RECORDED DATA -
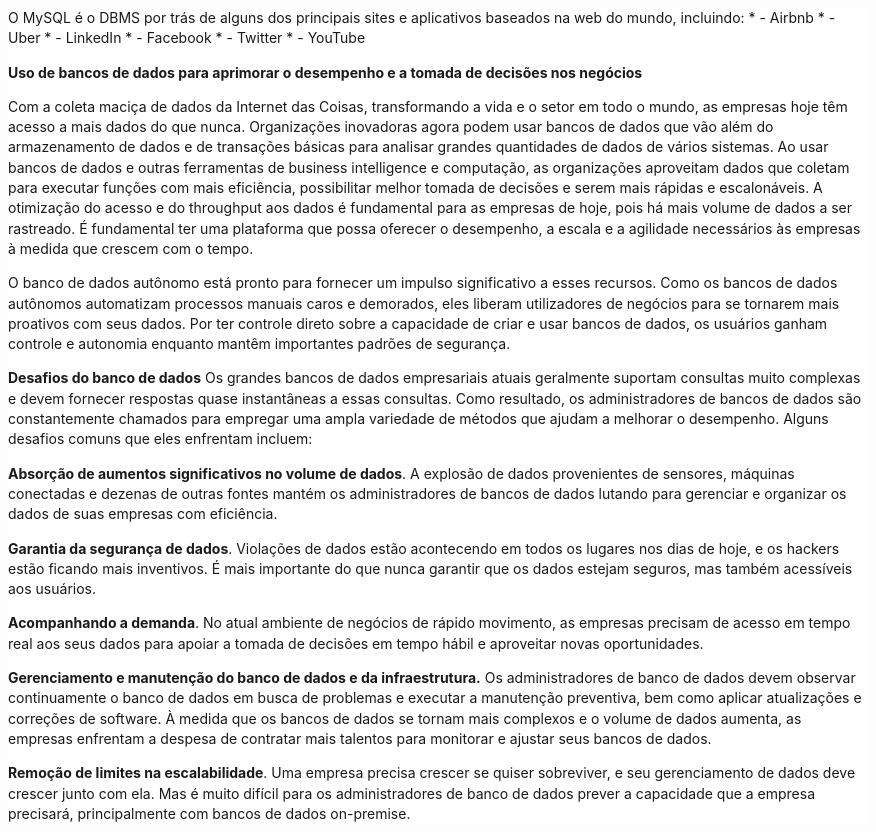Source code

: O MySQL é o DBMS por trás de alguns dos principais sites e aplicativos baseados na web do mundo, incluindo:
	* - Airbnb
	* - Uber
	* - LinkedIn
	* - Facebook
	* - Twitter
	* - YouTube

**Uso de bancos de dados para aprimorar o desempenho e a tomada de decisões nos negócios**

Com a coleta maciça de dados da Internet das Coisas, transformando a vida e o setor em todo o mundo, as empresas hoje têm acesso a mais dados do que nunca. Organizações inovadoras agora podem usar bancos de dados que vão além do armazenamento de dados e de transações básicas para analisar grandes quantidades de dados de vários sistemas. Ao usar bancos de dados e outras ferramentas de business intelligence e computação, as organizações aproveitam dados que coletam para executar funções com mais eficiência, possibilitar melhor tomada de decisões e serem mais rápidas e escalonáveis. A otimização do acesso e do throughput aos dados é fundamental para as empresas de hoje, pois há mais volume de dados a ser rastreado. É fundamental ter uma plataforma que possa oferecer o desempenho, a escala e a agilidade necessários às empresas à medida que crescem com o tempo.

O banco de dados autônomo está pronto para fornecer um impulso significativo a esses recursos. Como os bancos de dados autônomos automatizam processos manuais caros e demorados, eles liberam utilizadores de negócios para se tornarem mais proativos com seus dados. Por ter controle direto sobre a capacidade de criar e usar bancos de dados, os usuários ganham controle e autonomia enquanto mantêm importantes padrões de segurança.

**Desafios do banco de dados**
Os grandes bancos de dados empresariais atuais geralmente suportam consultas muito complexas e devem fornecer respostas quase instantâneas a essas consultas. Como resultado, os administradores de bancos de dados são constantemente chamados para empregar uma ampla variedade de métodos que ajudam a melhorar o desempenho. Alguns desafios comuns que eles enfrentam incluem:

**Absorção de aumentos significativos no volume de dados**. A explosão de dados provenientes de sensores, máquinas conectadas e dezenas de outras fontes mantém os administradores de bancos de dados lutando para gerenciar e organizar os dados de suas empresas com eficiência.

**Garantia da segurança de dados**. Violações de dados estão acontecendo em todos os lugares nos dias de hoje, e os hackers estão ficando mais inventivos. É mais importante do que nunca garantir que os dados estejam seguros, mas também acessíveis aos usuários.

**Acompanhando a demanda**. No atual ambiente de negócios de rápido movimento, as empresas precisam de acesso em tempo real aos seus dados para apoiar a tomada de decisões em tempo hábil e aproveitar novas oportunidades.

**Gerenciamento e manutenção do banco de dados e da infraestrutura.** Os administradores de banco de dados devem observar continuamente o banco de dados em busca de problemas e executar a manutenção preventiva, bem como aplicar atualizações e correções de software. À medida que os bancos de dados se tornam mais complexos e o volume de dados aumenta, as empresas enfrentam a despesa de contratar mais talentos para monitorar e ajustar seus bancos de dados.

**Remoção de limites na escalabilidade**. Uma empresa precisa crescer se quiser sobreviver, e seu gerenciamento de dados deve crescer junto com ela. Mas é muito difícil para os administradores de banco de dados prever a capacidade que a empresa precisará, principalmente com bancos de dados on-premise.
...
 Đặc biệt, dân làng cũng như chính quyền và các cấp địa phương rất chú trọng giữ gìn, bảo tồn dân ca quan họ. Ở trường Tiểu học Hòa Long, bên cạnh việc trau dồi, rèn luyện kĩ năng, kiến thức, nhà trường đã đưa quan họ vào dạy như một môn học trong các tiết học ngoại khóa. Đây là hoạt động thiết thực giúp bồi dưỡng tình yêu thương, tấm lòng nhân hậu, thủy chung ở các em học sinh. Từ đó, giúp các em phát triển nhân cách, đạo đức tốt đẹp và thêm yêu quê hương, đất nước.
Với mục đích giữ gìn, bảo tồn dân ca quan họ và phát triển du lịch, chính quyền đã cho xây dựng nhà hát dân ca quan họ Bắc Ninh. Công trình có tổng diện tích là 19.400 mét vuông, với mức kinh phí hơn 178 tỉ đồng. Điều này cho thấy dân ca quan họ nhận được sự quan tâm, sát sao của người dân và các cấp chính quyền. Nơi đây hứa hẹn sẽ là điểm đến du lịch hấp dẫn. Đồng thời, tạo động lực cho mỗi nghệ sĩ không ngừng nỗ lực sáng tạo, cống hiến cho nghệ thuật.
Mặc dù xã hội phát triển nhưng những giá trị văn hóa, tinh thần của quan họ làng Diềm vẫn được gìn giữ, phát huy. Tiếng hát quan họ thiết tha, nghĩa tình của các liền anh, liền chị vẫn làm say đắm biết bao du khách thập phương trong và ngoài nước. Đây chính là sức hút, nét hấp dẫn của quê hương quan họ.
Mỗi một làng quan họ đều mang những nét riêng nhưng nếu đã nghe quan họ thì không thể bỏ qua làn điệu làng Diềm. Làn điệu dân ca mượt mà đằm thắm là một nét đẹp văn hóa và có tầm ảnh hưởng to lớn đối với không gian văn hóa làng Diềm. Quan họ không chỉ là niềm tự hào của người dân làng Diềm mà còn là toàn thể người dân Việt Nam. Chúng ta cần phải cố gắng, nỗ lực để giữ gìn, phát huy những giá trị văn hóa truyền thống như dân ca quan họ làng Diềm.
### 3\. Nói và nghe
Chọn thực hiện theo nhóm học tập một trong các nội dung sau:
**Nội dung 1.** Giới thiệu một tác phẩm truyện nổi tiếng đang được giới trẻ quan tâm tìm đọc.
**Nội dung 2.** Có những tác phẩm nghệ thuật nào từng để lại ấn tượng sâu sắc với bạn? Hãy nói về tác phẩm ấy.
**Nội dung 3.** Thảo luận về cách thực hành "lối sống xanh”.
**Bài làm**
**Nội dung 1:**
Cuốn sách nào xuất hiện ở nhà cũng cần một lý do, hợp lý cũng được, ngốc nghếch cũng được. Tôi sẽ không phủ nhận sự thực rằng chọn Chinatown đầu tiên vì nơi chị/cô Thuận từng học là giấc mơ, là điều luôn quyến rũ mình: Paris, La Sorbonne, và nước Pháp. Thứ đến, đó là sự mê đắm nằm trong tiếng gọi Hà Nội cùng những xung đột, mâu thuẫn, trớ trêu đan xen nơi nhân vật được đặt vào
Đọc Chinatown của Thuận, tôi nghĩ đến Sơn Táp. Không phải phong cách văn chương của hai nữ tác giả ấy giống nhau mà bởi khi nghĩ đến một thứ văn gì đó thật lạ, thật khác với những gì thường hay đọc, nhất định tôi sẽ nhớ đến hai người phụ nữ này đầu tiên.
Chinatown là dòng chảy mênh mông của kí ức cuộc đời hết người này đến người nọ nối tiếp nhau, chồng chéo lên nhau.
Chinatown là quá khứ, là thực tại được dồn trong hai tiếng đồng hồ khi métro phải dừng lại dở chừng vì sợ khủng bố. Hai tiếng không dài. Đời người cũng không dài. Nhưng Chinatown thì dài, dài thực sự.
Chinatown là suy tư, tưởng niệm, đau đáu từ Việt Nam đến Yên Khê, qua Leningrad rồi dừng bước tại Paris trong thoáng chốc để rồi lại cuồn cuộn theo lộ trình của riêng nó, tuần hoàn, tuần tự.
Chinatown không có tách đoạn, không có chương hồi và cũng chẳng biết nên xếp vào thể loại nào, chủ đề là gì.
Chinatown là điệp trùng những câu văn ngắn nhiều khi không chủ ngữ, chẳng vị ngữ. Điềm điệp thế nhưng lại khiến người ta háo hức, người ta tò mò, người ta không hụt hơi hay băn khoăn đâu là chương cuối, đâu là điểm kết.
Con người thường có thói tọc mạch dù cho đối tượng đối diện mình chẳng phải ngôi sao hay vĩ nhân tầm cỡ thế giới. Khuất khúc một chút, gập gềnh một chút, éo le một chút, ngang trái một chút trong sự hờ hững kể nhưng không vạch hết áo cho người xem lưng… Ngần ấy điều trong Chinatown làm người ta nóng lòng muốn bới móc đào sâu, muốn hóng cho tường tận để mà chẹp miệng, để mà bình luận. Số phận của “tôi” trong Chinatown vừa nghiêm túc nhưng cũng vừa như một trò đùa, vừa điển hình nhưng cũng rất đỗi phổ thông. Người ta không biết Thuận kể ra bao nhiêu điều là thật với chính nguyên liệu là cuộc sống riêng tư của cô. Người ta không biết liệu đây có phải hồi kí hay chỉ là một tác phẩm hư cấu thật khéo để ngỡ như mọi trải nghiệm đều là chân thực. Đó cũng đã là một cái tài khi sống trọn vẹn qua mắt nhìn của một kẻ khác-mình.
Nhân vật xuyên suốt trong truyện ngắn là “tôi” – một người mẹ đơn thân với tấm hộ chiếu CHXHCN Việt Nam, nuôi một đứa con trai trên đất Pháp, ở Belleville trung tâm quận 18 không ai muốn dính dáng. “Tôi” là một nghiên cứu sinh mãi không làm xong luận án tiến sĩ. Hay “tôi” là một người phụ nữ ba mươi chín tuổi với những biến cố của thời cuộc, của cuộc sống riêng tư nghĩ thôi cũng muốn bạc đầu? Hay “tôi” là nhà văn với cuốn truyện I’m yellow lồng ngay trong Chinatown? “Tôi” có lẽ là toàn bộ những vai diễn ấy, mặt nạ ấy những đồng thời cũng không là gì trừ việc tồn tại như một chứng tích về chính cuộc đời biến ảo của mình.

REQUIREMENT -
Duplicate the part of the material that opens with the line containing "aproveitar novas oportunidades." and closes with the line containing "de dados on-premise.", including both of those lines.

RESULT FOR THIS TASK -
**Acompanhando a demanda**. No atual ambiente de negócios de rápido movimento, as empresas precisam de acesso em tempo real aos seus dados para apoiar a tomada de decisões em tempo hábil e aproveitar novas oportunidades.

**Gerenciamento e manutenção do banco de dados e da infraestrutura.** Os administradores de banco de dados devem observar continuamente o banco de dados em busca de problemas e executar a manutenção preventiva, bem como aplicar atualizações e correções de software. À medida que os bancos de dados se tornam mais complexos e o volume de dados aumenta, as empresas enfrentam a despesa de contratar mais talentos para monitorar e ajustar seus bancos de dados.

**Remoção de limites na escalabilidade**. Uma empresa precisa crescer se quiser sobreviver, e seu gerenciamento de dados deve crescer junto com ela. Mas é muito difícil para os administradores de banco de dados prever a capacidade que a empresa precisará, principalmente com bancos de dados on-premise.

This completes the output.